Updated | Scientists have used a tiny pair of 3-D glasses to discover exactly how the praying mantis sees the world. For the first time, they have compared mantis vision to that of humans and found the bug interprets three dimensions in a completely different way.
The simple way the mantis sees could one day help small robots’ perception by streamlining intensive computer algorithms. The research was published Thursday in Current Biology.
In a video released alongside the research, Jenny Read, study author and professor of vision science at Newcastle University, in the U.K., describes how human vision works: Each human eye captures a slightly different picture of the world in front of us, creating a three-dimensional whole.
“Our brains match the details of these views to create one image,” Read said. “We use the differences between the two views to work out how far away things are.”

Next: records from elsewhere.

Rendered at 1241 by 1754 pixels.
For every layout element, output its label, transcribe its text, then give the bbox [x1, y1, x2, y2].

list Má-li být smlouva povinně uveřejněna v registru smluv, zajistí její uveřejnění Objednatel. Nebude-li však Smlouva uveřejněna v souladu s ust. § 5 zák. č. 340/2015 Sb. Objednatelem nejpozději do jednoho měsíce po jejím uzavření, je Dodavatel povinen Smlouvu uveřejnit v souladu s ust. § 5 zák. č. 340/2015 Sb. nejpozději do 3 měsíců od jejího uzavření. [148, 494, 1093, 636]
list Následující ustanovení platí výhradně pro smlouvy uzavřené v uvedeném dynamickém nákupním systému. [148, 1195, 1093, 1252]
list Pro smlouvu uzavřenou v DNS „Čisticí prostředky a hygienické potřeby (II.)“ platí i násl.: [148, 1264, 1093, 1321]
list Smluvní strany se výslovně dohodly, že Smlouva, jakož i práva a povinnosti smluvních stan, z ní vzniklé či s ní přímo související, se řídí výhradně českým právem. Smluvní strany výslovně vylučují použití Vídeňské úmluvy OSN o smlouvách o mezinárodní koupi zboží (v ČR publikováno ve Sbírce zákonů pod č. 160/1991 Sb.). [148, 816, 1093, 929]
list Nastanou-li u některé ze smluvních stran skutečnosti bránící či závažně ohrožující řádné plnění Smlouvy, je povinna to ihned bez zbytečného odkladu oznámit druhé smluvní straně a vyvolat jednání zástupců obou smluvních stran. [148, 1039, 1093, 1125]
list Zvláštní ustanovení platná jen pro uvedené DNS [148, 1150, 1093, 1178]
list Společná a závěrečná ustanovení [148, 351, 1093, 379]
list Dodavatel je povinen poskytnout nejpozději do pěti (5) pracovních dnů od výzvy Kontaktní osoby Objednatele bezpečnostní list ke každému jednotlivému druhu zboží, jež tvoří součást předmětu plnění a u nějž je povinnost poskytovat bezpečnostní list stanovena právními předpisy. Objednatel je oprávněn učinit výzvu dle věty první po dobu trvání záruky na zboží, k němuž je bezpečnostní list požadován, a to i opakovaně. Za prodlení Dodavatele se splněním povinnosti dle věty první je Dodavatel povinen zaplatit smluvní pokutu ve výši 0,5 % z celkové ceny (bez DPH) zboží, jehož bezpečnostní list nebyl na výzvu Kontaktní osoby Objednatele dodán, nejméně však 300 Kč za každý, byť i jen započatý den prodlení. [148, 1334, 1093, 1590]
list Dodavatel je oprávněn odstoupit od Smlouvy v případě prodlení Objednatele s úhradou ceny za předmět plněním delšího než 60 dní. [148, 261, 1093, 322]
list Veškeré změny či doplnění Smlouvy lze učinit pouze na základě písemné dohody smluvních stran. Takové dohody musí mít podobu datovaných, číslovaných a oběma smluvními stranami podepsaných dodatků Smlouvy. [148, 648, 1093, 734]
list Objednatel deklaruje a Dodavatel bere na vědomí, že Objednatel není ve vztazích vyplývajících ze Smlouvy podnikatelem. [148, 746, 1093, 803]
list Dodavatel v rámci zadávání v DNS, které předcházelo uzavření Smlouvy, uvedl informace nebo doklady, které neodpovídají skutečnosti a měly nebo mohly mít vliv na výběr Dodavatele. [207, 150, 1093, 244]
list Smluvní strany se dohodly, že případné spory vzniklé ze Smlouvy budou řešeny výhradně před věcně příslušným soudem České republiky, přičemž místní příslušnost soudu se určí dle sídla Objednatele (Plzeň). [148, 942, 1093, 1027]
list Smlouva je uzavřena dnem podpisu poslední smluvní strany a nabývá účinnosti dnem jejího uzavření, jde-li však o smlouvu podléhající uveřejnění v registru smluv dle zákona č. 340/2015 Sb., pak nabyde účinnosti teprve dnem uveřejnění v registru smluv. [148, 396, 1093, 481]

Other animals like monkeys, cats and toads can also see the world in 3-D, and the praying mantis is the only insect known to be capable of this “stereo vision.” But the researchers then investigated whether praying mantises compute 3-D images in a similar way to humans, and discovered significant differences.

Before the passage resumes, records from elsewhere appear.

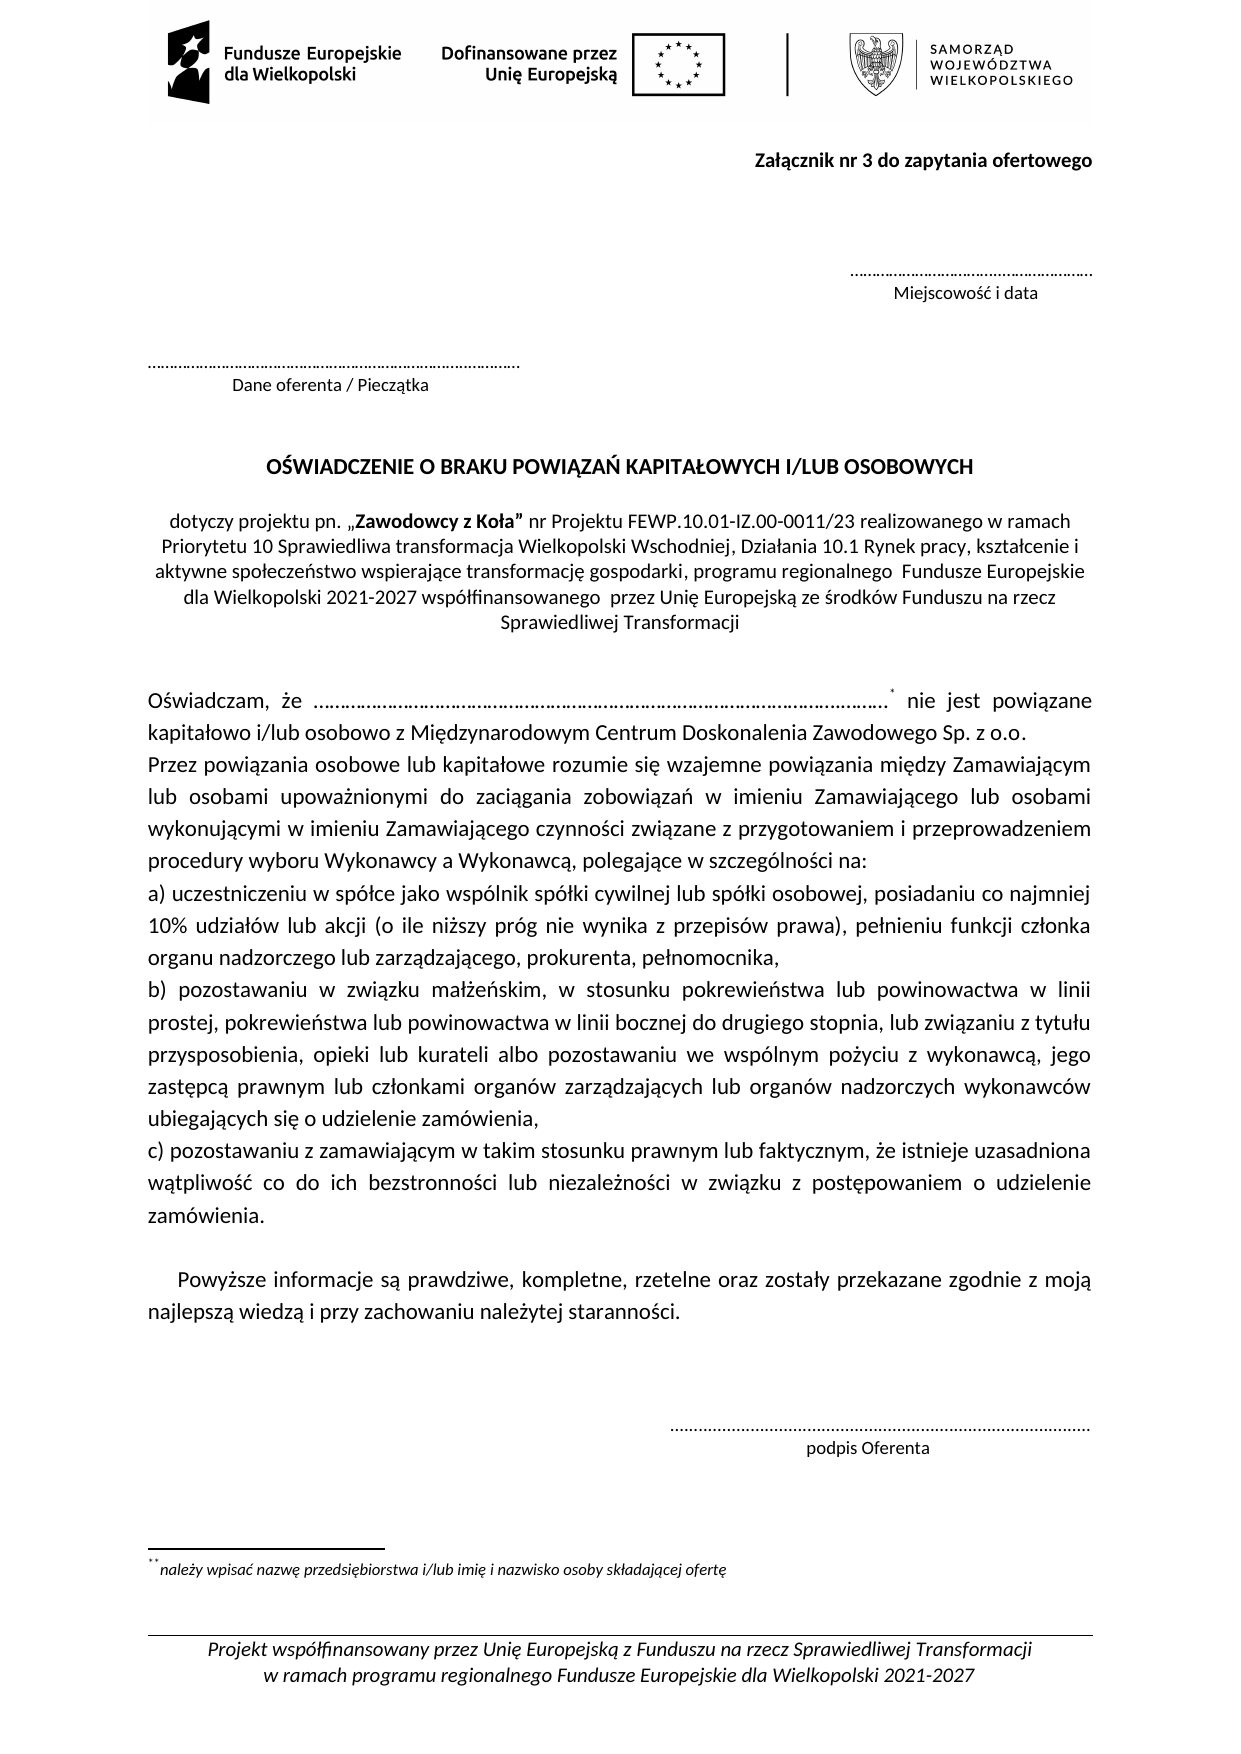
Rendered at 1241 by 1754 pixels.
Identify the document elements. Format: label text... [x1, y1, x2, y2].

text b) pozostawaniu w związku małżeńskim, w stosunku pokrewieństwa lub powinowactwa w linii prostej, pokrewieństwa lub powinowactwa w linii bocznej do drugiego stopnia, lub związaniu z tytułu przysposobienia, opieki lub kurateli albo pozostawaniu we wspólnym pożyciu z wykonawcą, jego zastępcą prawnym lub członkami organów zarządzających lub organów nadzorczych wykonawców ubiegających się o udzielenie zamówienia, [148, 975, 1093, 1132]
text ………………………………………………………………..………… [148, 350, 1093, 373]
text c) pozostawaniu z zamawiającym w takim stosunku prawnym lub faktycznym, że istnieje uzasadniona wątpliwość co do ich bezstronności lub niezależności w związku z postępowaniem o udzielenie zamówienia. [148, 1136, 1093, 1229]
text Dane oferenta / Pieczątka [148, 373, 1093, 396]
text Przez powiązania osobowe lub kapitałowe rozumie się wzajemne powiązania między Zamawiającym lub osobami upoważnionymi do zaciągania zobowiązań w imieniu Zamawiającego lub osobami wykonującymi w imieniu Zamawiającego czynności związane z przygotowaniem i przeprowadzeniem procedury wyboru Wykonawcy a Wykonawcą, polegające w szczególności na: [148, 750, 1093, 875]
text ......................................................................................... [185, 1413, 1093, 1436]
text Miejscowość i data [811, 281, 1093, 304]
text OŚWIADCZENIE O BRAKU POWIĄZAŃ KAPITAŁOWYCH I/LUB OSOBOWYCH [148, 452, 1093, 480]
text ……………………………..………………… [148, 258, 1093, 281]
text a) uczestniczeniu w spółce jako wspólnik spółki cywilnej lub spółki osobowej, posiadaniu co najmniej 10% udziałów lub akcji (o ile niższy próg nie wynika z przepisów prawa), pełnieniu funkcji członka organu nadzorczego lub zarządzającego, prokurenta, pełnomocnika, [148, 879, 1093, 971]
text Załącznik nr 3 do zapytania ofertowego [148, 148, 1093, 173]
text Oświadczam, że ……………………………………………………………………………………….………* nie jest powiązane kapitałowo i/lub osobowo z Międzynarodowym Centrum Doskonalenia Zawodowego Sp. z o.o. [148, 686, 1093, 746]
picture [147, 0, 1093, 125]
text podpis Oferenta [185, 1436, 1093, 1459]
text Powyższe informacje są prawdziwe, kompletne, rzetelne oraz zostały przekazane zgodnie z moją najlepszą wiedzą i przy zachowaniu należytej staranności. [148, 1265, 1093, 1325]
text dotyczy projektu pn. „Zawodowcy z Koła” nr Projektu FEWP.10.01-IZ.00-0011/23 realizowanego w ramach Priorytetu 10 Sprawiedliwa transformacja Wielkopolski Wschodniej, Działania 10.1 Rynek pracy, kształcenie i aktywne społeczeństwo wspierające transformację gospodarki, programu regionalnego Fundusze Europejskie dla Wielkopolski 2021-2027 współfinansowanego przez Unię Europejską ze środków Funduszu na rzecz Sprawiedliwej Transformacji [148, 508, 1093, 635]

The team built tiny 3-D glasses to fit the bugs and sat them in a mini–movie theater. Study author and behavioral ecologist Vivek Nityananda said in the video: “In our insect 3-D cinema, we could show the mantis tasty prey apparently hovering right in front of the mantis.” Convinced, he said, the bug grabs at the fake prey.

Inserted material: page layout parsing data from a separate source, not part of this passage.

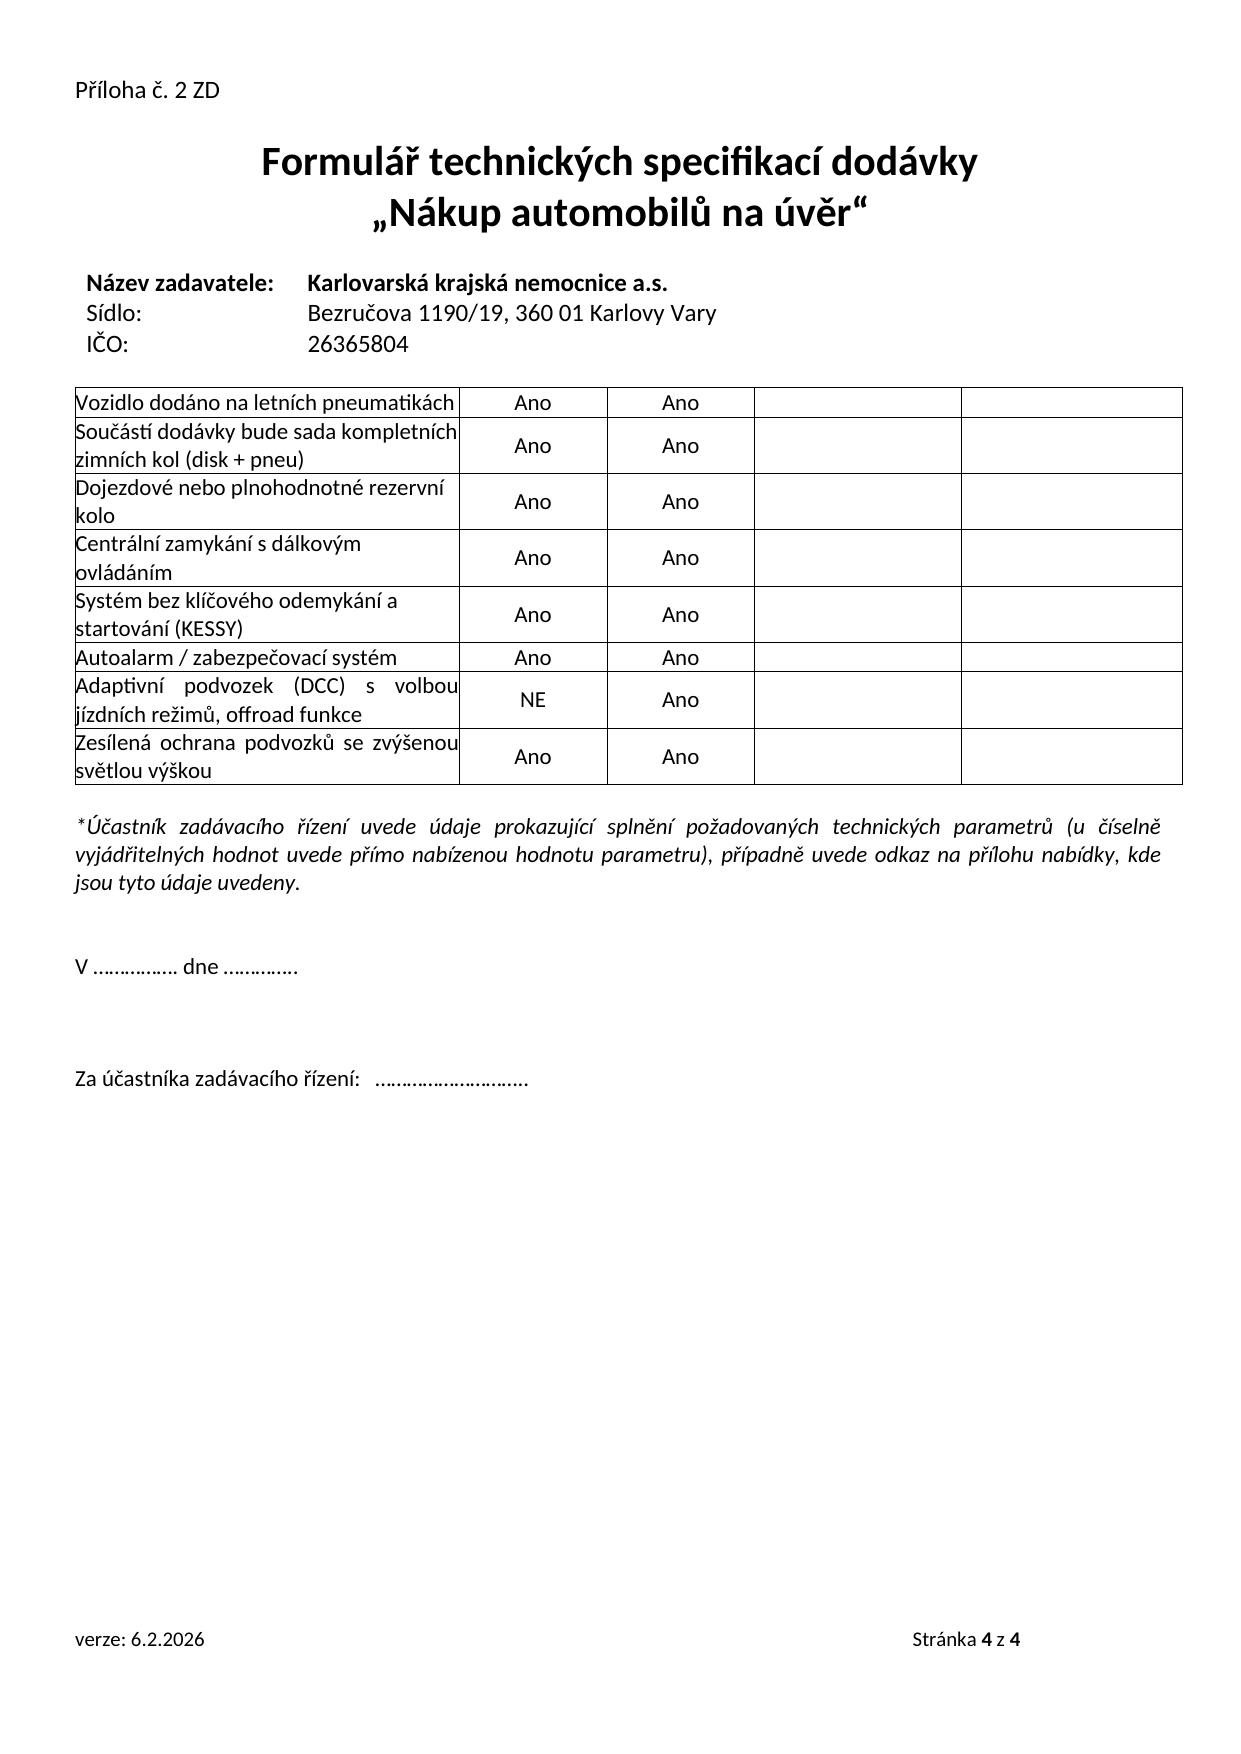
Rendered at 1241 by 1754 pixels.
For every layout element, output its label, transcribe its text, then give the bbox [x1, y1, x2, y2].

table_cell [962, 418, 1182, 473]
table_cell Ano [460, 530, 607, 586]
table_cell [755, 530, 961, 586]
table_cell Systém bez klíčového odemykání a startování (KESSY) [76, 587, 459, 642]
table_cell [962, 672, 1182, 728]
table_cell Ano [608, 388, 754, 417]
table_cell [755, 729, 961, 784]
table_cell [962, 643, 1182, 671]
text *Účastník zadávacího řízení uvede údaje prokazující splnění požadovaných technických parametrů (u číselně vyjádřitelných hodnot uvede přímo nabízenou hodnotu parametru), případně uvede odkaz na přílohu nabídky, kde jsou tyto údaje uvedeny. [75, 812, 1165, 896]
text V ……………. dne ………….. [75, 952, 1165, 980]
table_cell Ano [608, 729, 754, 784]
table_cell Ano [460, 643, 607, 671]
table_cell Ano [608, 587, 754, 642]
table_cell Ano [608, 643, 754, 671]
table_cell Ano [608, 474, 754, 529]
table_cell [755, 388, 961, 417]
table_cell [755, 672, 961, 728]
table_cell [962, 474, 1182, 529]
table_cell Ano [608, 530, 754, 586]
table_cell Dojezdové nebo plnohodnotné rezervní kolo [76, 474, 459, 529]
table_cell [755, 643, 961, 671]
table_cell [755, 474, 961, 529]
table_cell [962, 388, 1182, 417]
table_cell Ano [460, 729, 607, 784]
text Za účastníka zadávacího řízení: ……………………….. [75, 1064, 1165, 1092]
table_cell Adaptivní podvozek (DCC) s volbou jízdních režimů, offroad funkce [76, 672, 459, 728]
table_cell Ano [608, 418, 754, 473]
table_cell Zesílená ochrana podvozků se zvýšenou světlou výškou [76, 729, 459, 784]
table_cell [962, 587, 1182, 642]
table_cell Centrální zamykání s dálkovým ovládáním [76, 530, 459, 586]
table_cell Ano [460, 418, 607, 473]
table_cell NE [460, 672, 607, 728]
table_cell Ano [460, 388, 607, 417]
table_cell Součástí dodávky bude sada kompletních zimních kol (disk + pneu) [76, 418, 459, 473]
table_cell Ano [460, 474, 607, 529]
table_cell Vozidlo dodáno na letních pneumatikách [76, 388, 459, 417]
table_cell [755, 418, 961, 473]
table_cell [962, 530, 1182, 586]
table_cell Ano [608, 672, 754, 728]
table_cell [755, 587, 961, 642]
table_cell Ano [460, 587, 607, 642]
table_cell Autoalarm / zabezpečovací systém [76, 643, 459, 671]
table_cell [962, 729, 1182, 784]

Next, the critters were shown much more complex stimuli—multicolored moving dot patterns, which are used to examine human 3-D vision.
Humans can recognize 3-D perspective easily in still images. The mantises, however, focused on movement. When shown two completely different images for each eye, the insects could match up areas that were changing in both. This is something humans can’t always do.
Nityananda said: “Mantises only attack moving prey, so their 3-D doesn’t need to work in still images. We found mantises don’t bother about the details of the picture but just look for places where the picture is changing. This makes their 3-D vision very robust.”
He added in a statement: “This is a completely new form of 3-D vision as it is based on change over time instead of static images…. In mantises, it is probably designed to answer the question, Is there prey at the right distance for me to catch?”
The simplicity of the mantis’s vision makes it an attractive model for vision in robotics, the scientists say. The stereo algorithms needed to interpret a 3-D world can guzzle computing power. A model based on the praying mantis’s vision could eventually help smaller robots like delivery drones detect depth.
Nityananda said, “In the future we could have simpler systems for processing 3-D information inspired by these fascinating insects.”
This article has been updated to include further comment from Vivek Nityananda.